### Provided text

Section 3: Finetuning the convnet
----------------------

**TODO [3.1] Model creation**
- Load a pretrained model (resnet-18)
- Create a new final fully connected layer to suit the dataset classes.


In [None]:
# ResNet-18 model pretrained on ImageNet.
model_ft = torchvision.models.resnet18(pretrained=True)

# The number of classes of ImageNet = 1000, so the model last layer has 1000 dim and do not fit our data which has 2 classes
num_input_filters = model_ft.fc.in_features
num_out_filters = model_ft.fc.out_features
print("Pretrained mode dim = ({}, {}) ".format(num_input_filters, num_out_filters) )

# TODO: Create a linear layer with appropriate dim for your data
custom_fc = ...

# TODO: Replace the final layer of the pretrained model with your new final layer
model_ft...

# Set to device
model_ft = model_ft.to(device)


# provide "summary" with model and input data size of (3, 244, 244)
from torchsummary import summary
summary(model_ft, (3, 224, 224))


**TODO [3.2] Training properties**
- Define the loss function.
- Define the optimizer.
- Define the learning rate decay schedule

In [None]:
# Loss function
criterion = nn.CrossEntropyLoss()

# TODO: Create the optimizer (use learning rate of 0.001) to optimize all the parameters of the model. What does this mean?
optimizer_ft = ...

# Scheduler: Decay LR by a factor of 0.1 every 7 epochs
exp_lr_scheduler = lr_scheduler.StepLR(optimizer_ft, step_size=7, gamma=0.1)

**TODO [3.3] Train and validate**

- It should take around 15-25 min on CPU. On GPU though, it takes less than a minute.


In [None]:
# TODO: train for 25 epochs

model_ft = train_model(model_ft, criterion, optimizer_ft, exp_lr_scheduler, num_epochs=...)

**TODO [3.4] Test your model on the train and test sets**

In [None]:
# Testing on the train data
# Find and add 2 missing lines in this code
phase = 'train'
for inputs, labels in dataloaders[phase]: # Iterate over data.

######

* [Parts of the exercise]
1. Answer these questions using the finetuning text:
(a) Which pretrained model is loaded for finetuning?
(b) By what factor, and how often, does the scheduler decay the learning rate?
(c) About how long should training take on a CPU?
2. Set down word for word the part of the finetuning text from "Section 3: Finetuning" up to and including "model_ft = torchvision.models.resnet18(pretrained=True)".

### Information supplied

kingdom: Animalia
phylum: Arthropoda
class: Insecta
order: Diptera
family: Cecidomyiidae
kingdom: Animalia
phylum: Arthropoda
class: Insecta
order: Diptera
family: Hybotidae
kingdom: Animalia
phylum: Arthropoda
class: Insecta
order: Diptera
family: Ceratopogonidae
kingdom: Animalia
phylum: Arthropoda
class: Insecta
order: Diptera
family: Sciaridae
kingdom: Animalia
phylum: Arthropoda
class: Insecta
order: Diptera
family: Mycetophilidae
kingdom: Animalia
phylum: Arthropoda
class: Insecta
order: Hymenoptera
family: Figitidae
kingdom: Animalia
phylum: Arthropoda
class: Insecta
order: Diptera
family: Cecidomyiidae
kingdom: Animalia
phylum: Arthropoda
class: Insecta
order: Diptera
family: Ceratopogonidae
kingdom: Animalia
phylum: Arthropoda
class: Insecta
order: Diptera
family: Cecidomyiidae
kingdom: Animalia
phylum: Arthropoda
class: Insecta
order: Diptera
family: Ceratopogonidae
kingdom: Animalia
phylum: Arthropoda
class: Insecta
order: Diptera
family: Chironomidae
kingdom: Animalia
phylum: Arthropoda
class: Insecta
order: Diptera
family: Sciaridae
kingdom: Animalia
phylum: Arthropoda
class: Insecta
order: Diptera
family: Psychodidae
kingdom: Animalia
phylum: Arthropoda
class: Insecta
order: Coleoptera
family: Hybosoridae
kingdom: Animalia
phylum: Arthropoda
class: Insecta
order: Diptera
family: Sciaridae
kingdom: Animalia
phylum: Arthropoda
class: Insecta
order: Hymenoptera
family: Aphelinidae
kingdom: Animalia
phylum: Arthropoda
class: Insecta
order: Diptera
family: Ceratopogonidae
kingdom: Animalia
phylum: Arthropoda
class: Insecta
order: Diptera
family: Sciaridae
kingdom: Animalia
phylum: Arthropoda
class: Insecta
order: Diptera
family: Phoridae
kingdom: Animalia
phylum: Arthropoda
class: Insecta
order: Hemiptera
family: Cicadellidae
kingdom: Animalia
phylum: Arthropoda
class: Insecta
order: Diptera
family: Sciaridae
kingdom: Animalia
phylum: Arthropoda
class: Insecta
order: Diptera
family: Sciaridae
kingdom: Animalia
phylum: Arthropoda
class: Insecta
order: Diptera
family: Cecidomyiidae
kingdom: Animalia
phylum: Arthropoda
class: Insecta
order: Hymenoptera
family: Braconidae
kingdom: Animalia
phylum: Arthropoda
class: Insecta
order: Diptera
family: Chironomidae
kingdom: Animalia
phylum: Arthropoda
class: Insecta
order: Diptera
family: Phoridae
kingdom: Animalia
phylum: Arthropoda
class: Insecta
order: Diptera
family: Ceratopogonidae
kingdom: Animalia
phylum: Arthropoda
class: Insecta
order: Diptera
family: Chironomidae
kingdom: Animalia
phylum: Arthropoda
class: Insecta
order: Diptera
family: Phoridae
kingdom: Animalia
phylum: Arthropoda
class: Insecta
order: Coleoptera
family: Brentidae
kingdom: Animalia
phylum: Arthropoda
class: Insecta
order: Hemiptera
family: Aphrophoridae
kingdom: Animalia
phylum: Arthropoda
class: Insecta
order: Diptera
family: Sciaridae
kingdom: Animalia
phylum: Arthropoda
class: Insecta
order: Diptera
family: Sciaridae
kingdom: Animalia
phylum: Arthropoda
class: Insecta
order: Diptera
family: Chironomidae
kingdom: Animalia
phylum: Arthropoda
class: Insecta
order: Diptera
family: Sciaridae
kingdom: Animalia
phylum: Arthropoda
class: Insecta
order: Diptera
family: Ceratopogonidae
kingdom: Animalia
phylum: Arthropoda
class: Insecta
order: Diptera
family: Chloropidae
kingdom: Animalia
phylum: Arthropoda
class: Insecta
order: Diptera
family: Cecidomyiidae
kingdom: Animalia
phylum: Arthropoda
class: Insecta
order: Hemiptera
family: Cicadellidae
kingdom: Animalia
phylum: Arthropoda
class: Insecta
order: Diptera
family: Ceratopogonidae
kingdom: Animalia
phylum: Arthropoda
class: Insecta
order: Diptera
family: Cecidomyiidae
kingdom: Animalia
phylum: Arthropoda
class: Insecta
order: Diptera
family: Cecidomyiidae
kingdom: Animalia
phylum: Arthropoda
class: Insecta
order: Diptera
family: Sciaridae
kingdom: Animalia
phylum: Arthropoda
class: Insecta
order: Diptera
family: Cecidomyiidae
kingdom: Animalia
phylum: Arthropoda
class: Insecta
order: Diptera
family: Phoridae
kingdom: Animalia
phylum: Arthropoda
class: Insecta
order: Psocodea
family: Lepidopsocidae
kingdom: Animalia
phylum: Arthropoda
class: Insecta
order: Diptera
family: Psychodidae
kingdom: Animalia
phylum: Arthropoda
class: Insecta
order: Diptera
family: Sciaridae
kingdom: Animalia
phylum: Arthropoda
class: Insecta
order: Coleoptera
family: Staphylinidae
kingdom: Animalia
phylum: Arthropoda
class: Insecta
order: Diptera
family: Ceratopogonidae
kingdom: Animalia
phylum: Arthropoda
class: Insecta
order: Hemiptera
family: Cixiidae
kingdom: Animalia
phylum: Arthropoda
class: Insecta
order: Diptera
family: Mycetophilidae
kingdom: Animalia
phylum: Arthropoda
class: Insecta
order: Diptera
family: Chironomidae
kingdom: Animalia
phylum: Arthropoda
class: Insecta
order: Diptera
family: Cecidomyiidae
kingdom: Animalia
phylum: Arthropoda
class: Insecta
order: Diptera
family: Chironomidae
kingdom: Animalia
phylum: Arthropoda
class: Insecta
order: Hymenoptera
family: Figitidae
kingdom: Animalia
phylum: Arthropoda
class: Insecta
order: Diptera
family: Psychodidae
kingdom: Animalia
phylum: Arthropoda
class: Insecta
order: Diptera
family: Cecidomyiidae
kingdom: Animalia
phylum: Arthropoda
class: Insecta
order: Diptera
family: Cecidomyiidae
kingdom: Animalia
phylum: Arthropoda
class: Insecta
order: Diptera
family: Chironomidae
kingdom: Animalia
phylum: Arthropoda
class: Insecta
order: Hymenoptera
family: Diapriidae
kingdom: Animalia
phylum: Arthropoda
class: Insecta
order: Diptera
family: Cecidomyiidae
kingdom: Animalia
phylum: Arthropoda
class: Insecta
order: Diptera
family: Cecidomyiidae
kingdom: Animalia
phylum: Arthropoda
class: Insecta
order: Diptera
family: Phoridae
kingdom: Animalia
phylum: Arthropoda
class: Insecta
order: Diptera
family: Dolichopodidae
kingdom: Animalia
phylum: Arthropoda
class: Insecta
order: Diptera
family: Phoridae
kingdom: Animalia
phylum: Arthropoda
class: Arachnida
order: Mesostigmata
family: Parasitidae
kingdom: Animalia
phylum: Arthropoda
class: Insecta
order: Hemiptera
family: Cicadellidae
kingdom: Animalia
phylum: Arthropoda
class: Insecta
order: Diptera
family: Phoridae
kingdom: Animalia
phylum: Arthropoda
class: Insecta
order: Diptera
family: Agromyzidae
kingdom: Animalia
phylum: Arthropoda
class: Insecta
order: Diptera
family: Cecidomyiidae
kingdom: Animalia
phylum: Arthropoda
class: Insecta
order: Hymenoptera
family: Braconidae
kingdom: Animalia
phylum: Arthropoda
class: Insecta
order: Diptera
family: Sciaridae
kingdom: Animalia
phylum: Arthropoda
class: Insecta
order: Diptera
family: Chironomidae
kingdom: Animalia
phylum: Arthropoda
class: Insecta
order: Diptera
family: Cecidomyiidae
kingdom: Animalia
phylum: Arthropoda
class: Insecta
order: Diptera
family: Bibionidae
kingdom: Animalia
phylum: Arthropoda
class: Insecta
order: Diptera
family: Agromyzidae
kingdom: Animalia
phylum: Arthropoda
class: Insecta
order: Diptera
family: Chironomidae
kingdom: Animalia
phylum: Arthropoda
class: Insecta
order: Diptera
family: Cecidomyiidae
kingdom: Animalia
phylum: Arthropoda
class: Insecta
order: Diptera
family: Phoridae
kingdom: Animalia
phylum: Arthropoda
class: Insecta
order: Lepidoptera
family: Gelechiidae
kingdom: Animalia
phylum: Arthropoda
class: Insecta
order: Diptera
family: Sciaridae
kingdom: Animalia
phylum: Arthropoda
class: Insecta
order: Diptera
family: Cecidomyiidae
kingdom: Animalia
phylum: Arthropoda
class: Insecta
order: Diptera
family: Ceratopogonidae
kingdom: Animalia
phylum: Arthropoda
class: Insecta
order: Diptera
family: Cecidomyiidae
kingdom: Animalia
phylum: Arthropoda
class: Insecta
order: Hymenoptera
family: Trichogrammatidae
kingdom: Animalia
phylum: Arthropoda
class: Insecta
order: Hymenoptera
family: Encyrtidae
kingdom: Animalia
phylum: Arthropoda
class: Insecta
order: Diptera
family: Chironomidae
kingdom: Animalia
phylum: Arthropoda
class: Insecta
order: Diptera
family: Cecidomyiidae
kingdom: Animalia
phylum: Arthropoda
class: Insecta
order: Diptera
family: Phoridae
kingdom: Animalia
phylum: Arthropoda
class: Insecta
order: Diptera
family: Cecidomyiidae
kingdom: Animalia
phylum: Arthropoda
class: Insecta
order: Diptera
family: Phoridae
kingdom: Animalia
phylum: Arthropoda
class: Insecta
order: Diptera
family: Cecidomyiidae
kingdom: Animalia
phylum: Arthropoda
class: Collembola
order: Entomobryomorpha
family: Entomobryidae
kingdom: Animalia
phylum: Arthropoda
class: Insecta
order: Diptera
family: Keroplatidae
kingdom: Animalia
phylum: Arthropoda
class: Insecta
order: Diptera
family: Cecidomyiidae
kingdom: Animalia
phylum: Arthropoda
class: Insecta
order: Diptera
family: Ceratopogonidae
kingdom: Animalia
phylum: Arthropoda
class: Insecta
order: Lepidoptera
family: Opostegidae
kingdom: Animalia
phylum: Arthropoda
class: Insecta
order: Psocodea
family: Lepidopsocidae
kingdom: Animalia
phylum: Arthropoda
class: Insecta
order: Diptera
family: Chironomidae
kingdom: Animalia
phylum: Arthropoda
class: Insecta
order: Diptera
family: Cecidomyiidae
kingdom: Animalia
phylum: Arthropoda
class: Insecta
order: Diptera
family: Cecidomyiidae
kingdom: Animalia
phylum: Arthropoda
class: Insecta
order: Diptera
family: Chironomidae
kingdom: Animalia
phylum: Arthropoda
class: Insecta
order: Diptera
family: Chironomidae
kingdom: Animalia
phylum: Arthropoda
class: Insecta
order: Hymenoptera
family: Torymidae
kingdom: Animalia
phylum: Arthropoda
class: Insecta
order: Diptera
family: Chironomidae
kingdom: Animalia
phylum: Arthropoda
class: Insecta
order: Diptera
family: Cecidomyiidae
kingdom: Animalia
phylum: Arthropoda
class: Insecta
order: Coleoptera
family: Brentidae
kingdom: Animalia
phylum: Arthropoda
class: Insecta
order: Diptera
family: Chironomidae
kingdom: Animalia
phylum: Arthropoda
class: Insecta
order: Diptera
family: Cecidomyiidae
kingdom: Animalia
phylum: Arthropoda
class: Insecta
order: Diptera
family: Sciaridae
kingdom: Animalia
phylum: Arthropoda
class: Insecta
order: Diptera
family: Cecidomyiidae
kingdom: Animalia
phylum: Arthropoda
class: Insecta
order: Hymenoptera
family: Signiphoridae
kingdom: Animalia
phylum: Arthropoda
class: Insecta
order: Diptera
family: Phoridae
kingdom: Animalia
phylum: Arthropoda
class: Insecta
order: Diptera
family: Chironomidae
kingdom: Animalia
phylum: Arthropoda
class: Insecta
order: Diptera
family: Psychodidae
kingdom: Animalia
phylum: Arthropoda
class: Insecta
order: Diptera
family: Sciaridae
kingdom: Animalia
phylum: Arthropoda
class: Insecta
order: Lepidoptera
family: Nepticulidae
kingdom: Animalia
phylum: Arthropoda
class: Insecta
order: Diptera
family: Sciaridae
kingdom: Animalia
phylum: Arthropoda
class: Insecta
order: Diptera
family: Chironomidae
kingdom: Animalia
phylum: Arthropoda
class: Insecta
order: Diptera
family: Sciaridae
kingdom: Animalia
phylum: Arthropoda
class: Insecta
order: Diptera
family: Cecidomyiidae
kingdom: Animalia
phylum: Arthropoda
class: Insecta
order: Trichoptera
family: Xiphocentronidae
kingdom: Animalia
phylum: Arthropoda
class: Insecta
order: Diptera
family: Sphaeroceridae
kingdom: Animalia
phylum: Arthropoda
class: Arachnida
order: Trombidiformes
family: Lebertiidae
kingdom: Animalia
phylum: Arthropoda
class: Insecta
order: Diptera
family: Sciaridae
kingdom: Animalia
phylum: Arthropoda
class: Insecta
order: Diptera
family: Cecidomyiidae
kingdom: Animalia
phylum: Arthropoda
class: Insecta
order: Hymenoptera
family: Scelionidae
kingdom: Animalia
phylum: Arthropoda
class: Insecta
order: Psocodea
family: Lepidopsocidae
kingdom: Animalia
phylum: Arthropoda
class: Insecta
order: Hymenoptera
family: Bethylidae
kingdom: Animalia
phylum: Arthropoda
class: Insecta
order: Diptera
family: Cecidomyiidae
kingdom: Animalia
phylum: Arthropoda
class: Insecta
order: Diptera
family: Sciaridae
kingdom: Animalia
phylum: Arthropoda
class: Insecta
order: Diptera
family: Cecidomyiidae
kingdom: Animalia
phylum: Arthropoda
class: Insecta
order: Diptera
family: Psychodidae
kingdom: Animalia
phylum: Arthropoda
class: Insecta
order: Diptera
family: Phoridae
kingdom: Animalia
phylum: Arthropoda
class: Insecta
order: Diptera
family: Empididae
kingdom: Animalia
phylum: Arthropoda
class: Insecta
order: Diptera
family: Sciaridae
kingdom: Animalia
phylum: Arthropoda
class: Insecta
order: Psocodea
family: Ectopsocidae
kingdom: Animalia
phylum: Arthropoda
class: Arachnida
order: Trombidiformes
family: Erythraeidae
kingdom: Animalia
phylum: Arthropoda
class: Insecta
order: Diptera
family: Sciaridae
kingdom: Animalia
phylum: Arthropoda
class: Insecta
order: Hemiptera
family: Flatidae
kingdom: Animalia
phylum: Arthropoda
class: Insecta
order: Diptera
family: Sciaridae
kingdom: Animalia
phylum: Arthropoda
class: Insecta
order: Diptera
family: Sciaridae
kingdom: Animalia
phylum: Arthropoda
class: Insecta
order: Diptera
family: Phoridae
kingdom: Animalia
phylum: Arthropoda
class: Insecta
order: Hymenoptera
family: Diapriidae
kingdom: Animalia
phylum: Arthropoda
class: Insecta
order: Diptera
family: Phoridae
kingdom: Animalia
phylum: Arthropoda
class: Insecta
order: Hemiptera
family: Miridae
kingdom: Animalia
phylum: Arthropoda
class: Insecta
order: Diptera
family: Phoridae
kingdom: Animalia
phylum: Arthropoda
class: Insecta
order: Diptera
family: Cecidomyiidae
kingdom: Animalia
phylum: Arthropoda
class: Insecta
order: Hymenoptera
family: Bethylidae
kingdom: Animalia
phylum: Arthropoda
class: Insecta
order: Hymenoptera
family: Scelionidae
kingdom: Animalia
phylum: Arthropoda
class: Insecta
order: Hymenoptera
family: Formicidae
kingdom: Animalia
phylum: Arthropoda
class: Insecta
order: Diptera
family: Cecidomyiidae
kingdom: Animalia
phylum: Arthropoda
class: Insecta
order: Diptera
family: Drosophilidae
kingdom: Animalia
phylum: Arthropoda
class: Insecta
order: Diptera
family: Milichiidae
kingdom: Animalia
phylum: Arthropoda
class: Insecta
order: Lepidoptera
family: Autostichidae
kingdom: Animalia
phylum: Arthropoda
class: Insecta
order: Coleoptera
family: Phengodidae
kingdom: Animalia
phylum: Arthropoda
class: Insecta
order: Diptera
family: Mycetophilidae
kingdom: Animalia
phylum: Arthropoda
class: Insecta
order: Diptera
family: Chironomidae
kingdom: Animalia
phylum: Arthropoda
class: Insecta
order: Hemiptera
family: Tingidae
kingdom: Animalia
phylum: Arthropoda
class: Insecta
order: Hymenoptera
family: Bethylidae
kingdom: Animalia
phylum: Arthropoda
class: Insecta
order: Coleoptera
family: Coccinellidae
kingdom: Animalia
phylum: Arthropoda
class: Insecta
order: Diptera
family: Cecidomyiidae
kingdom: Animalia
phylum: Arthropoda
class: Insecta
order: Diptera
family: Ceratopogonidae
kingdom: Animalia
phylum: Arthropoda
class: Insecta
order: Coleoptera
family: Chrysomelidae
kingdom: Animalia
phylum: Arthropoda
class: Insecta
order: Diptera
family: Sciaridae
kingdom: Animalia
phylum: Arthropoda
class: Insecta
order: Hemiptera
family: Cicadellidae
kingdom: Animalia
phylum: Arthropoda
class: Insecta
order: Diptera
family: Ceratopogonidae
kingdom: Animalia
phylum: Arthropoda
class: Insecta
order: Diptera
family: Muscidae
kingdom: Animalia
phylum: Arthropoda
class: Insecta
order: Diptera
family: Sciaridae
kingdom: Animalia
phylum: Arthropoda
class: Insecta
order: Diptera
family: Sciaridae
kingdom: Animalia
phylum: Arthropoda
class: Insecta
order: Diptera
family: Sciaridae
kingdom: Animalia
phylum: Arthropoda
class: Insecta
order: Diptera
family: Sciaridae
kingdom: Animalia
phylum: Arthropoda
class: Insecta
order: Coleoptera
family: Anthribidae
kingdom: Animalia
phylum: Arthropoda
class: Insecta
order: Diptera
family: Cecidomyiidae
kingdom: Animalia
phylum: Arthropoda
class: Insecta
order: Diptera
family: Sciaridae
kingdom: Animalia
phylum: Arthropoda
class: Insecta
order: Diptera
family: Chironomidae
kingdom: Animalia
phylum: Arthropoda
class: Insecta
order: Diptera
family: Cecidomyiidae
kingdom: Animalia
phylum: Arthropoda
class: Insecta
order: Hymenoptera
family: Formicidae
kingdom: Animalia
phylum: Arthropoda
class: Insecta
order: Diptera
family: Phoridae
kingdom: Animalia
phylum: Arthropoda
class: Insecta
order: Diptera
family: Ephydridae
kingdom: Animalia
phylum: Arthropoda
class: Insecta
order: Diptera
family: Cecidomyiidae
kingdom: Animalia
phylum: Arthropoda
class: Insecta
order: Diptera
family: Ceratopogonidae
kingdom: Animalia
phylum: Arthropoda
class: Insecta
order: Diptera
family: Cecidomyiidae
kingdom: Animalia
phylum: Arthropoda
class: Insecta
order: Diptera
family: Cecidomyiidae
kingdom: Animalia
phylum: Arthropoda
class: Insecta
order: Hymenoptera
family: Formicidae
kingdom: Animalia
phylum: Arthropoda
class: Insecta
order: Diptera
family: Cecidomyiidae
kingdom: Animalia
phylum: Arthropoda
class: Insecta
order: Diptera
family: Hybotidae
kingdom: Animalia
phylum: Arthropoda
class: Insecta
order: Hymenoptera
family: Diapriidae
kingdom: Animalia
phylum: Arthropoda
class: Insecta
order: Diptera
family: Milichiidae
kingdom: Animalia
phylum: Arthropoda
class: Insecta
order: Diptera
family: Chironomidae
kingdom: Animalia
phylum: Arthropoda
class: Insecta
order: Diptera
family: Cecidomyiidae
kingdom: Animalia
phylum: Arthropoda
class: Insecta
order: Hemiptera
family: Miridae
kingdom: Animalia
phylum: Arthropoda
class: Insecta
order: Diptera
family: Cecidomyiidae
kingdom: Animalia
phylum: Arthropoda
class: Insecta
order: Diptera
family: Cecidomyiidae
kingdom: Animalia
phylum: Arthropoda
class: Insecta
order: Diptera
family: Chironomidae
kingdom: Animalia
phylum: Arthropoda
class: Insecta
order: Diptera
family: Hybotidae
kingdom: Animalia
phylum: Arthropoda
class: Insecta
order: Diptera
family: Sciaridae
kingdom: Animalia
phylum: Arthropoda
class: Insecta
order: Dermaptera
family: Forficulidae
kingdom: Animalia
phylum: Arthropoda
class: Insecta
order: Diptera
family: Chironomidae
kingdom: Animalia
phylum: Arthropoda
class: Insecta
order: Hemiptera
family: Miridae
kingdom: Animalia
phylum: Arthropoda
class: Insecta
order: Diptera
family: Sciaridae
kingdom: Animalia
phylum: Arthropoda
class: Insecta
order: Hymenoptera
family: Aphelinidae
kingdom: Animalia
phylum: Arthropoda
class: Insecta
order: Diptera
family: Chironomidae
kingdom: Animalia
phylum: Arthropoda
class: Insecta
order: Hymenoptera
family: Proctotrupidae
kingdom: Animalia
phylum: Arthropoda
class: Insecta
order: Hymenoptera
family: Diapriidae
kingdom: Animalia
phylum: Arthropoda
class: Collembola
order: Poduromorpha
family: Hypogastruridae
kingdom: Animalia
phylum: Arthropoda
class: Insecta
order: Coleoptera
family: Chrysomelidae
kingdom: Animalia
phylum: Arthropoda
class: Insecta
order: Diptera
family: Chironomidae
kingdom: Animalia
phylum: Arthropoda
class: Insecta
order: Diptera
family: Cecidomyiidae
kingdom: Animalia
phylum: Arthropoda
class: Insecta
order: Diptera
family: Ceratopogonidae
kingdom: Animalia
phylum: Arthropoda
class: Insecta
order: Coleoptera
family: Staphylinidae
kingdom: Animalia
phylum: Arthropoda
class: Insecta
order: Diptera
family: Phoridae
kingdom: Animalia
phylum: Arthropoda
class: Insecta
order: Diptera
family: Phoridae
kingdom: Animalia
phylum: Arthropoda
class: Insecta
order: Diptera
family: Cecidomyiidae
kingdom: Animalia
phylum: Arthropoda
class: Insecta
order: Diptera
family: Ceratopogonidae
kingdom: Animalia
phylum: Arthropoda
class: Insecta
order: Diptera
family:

######

* [Solutions per task]
1.
(a) ResNet-18, pretrained on ImageNet.
(b) By a factor of 0.1 every 7 epochs.
(c) Around 15–25 minutes.

2.
Section 3: Finetuning the convnet
----------------------

**TODO [3.1] Model creation**
- Load a pretrained model (resnet-18)
- Create a new final fully connected layer to suit the dataset classes.


In [None]:
# ResNet-18 model pretrained on ImageNet.
model_ft = torchvision.models.resnet18(pretrained=True)